En estudios de contactos de varios países no se ha encontrado que los niños sean casos índice de brotes. Esto significa que, en los brotes estudiados, no se ha encontrado ningún niño que fuera el inicio de la cadena de contagio. Pero ha de tenerse en cuenta la limitada capacidad del sistema de detectar estos casos, ya que los niños son más asintomáticos que los adultos. Y, si bien es cierto que se han producido algunos brotes en escuelas, resulta muy complicado determinar si el caso índice fue un escolar o un adulto.
Un modelo reciente sugiere que el cierre de las escuelas podría ser una medida efectiva para reducir el pico de incidencia entre un 40-60% y ralentizar así la epidemia. Argumentan que, aunque los niños son menos susceptibles que los adultos, lo compensan porque tienen muchos más contactos y prácticas de riesgo que los hacen estar más expuestos y ser más propensos a transmitir.

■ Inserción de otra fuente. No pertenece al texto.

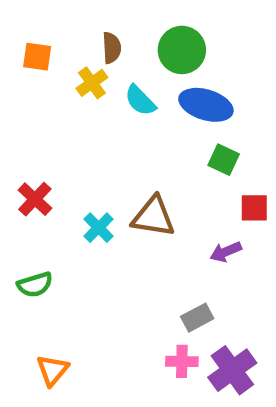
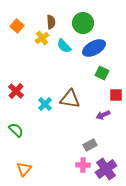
orange square: (37, 57) -> (17, 26), turned 32
blue ellipse: (206, 105) -> (94, 48), turned -45
green semicircle: (35, 285) -> (16, 130), turned -119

Por su parte, un metaanálisis sí identifica a los niños como individuos menos susceptibles a la infección, pero los datos sobre su relación con la transmisión son inconclusos.
En definitiva, aún se precisan investigaciones más robustas que puedan avalar la toma de decisiones en asuntos que implican un alto impacto social como el cierre de las escuelas.
Desde el inicio de la pandemia se han notificado casos de pacientes que obtienen un resultado positivo tras su completa recuperación. Se ha observado como algo común en hasta el 30% de los pacientes. Aunque resulte alarmante que algunos pacientes, días o semanas después de recibir el alta hospitalaria, den positivo en la prueba de PCR, es un dato que debemos manejar con cautela.
Lo que representaban esos casos no estaba claro en los primeros días de la epidemia. ¿Era reinfección? ¿O quizás una infección mal resuelta con un reservorio donde se esconde el virus? ¿O tal vez detección de material genético no infectivo?
Hasta la fecha, la mejor evidencia proviene de Corea del Sur, donde se realizó el seguimiento de 285 de estos pacientes y sus contactos. Tras el estudio epidemiológico y el testado de los contactos, se concluyó que ninguno de los analizados era positivo, indicando así que los pacientes con resultado de PCR positiva persistente no son contagiosos, y el análisis de los restos de virus detectados confirmó que habían perdido su capacidad infectiva.
La epidemiología genómica permite seguir la transmisión y movimiento del virus a cualquier escala estudiando la secuencia de su genoma. En España diferentes grupos están trabajando en epidemiología genómica del virus incluyendo un consorcio, SeqCOVID Spain , de más de 40 hospitales y centros de investigación que pretender llegar a secuenciar entre quince y veinte mil muestras de otros tantos pacientes. Por si sola, la secuencia genómica no tiene suficiente resolución para analizar el detalle de los brotes. Pero cuando la unimos con información epidemiológica se transforma en una herramienta poderosísima.
Valga como ejemplo el estudio llevado a cabo en un hospital de Sudáfrica para resolver un brote nosocomial que implicó a 119 individuos entre pacientes y personal sanitario. Lo verdaderamente importante de este tipo de investigaciones es que son capaces de dotar de información valiosa a las autoridades de Salud Pública, para que puedan adoptar medidas de control de la transmisión del virus.